# Strange soundcard measurements...Thoughts?



## Ricci (May 23, 2007)

Check this out. 

I'm measuring a Presonus Firebox audio interface yesterday and one result seems particularily strange. I was measuring the various input and output connectors to verify the response flatness. Most of them are very close to each other and quite flat. However one result doesn't seem to make sense. 

This unit has line level 1/4" inputs and outputs on the back, a headphone output, and combination Neutrik 1/4'/xlr microphone inputs. All of the line outputs and inputs measure very flat and extended including the headphone output. All graphs are very similar and will basically lay one on top of the other regardless of which combo of inputs and outputs is used, with only minor variation at the extremes. Like so. 














One thing that I've noted of late is that running the loopback through the microphone preamp via xlr often has the effect of dramatically rolling off the low end response. This effect is not there with a 1/4" cable more often than not. Cut to yesterday. Using a rca to xlr cable from Monoprice I get the usual sharp roll off of the extreme low end frequencies from both the main left and right 1/4" outputs and from the other line outs into the mic xlr input. However when I switched to the headphone output into the xlr mic input the response went back to a flat extended response like the normal line level tests. I repeated this test multiple times just to confirm. The only change between the 2 tests was to move the same cable from 1 output to the other and repeat. :scratch:

This measurement shows what I'm talking about. The one that rolls off the bass dramatically is representative of any of the regular 1/4" line outs routed back through either of the 2 mic xlr inputs. The much more extended trace is from simply switching to the headphone output instead. 















It is not a difference in the flatness of the headphone output compared to the other line outs as confirmed by measurement of all of them back into the regular 1/4" line inputs being virtually identical. Only when running them into the mic preamp xlr inputs does this difference show up.

Now I do not think that the XLR inputs are as rolled off as indicated by the measurements with the line outputs looped back through. I believe the response with the headphone output is the correct one, as the manufacturer rates this unit at -0.5db at 10hz which is right in line with what I've measured. The question is why is there a dramatic roll off introduced when I use the xlr input for loopback? Is it a difference in the wiring for the xlr inputs compared to the 1/4" lines? Or maybe it's got something to do with an impedance mismatch? Why does the headphone output looped back through the XLR with the exact same cable not behave in the same manner? :scratch:


Thoughts?
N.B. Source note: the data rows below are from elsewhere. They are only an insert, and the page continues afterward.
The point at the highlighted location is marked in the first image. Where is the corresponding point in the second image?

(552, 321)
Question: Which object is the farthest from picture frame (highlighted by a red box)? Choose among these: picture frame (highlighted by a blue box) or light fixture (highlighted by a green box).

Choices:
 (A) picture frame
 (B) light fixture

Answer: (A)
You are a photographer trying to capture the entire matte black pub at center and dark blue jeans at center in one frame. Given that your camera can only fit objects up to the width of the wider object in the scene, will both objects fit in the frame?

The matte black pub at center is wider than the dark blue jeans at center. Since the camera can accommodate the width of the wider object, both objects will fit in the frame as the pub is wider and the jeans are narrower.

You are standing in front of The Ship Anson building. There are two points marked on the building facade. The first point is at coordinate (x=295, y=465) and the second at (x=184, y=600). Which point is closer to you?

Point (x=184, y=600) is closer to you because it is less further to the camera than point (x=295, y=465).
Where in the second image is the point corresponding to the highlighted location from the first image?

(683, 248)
I know there is probably some simple explanation so please help explain it to me.


----------



## JohnM (Apr 11, 2006)

Headphone out probably has a lower output impedance than the line outs, maybe the XLR inputs are (or can be) low impedance?


----------



## Ricci (May 23, 2007)

This is basically what I'm thinking too and the response that I got at another site. It appears that the headphone is low impedance like the XLR inputs and the line outs/ins are all high impedance. The impedance mis match is likely causing the roll off of the signal on the loopback measurement. I suspect that the measurement using the headphone out is the correct response of the mic preamp section. 
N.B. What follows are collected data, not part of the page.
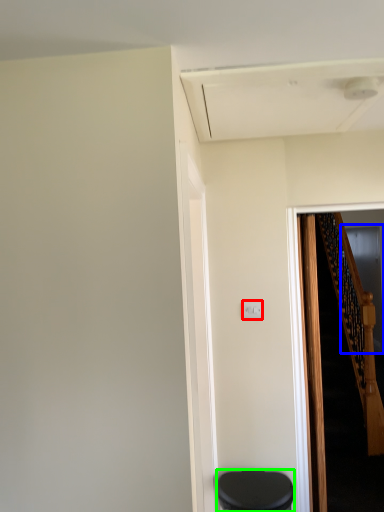
Question: Considering the real-world distances, which object is closest to electric outlet (highlighted by a red box)? glass door (highlighted by a blue box) or furniture (highlighted by a green box).

Choices:
 (A) glass door
 (B) furniture

Answer: (B)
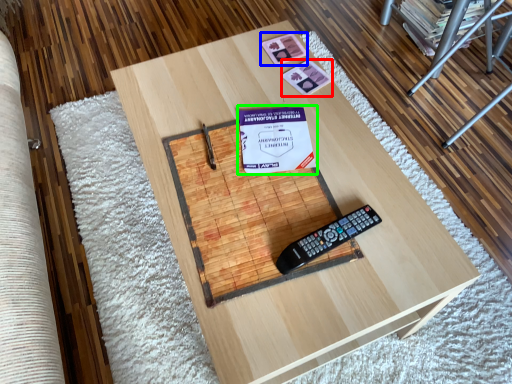
Question: Which is nearer to the square (highlighted by a red box)? square (highlighted by a blue box) or paperback book (highlighted by a green box).

Choices:
 (A) square
 (B) paperback book

Answer: (A)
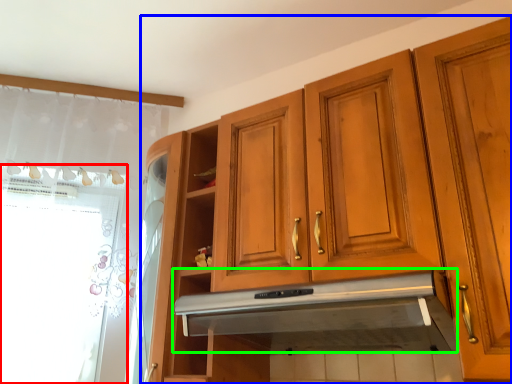
Question: Considering the real-world distances, which object is farthest from window screen (highlighted by a red box)? cabinetry (highlighted by a blue box) or exhaust hood (highlighted by a green box)?

Choices:
 (A) cabinetry
 (B) exhaust hood

Answer: (B)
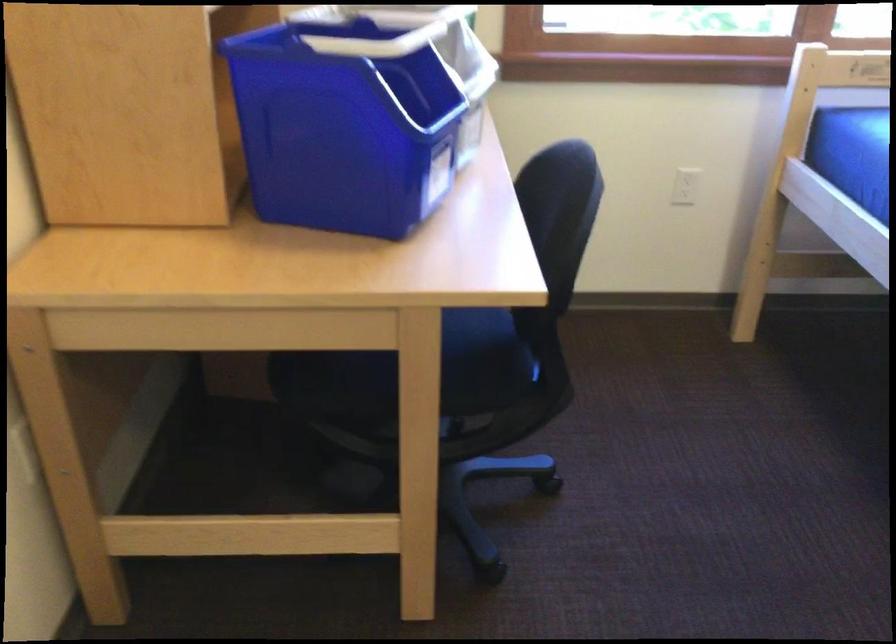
How to go about measuring the low impedance XLR preamp then?:scratch: I have a matching transformer adapter that I tried but it made the roll off even worse!


----------



## ZX14DREAM (Jan 26, 2011)

I'm a newbie here and have been really impressed with the way you all exchange information at Home Theater.lddude:
I have been on an Audio Improvement mission and found this site.
Im trying to use REW or TrueRTA with a firebox and this post is as close as I've come in searching.

What is the proper way to setup the loop on the firebox?

I 'm using the SPDIF out for my signal to system. It works great so that part is OK. My DOD RTA mic is not working so I know I will buy a CALMIC of some sort.

Thanks


----------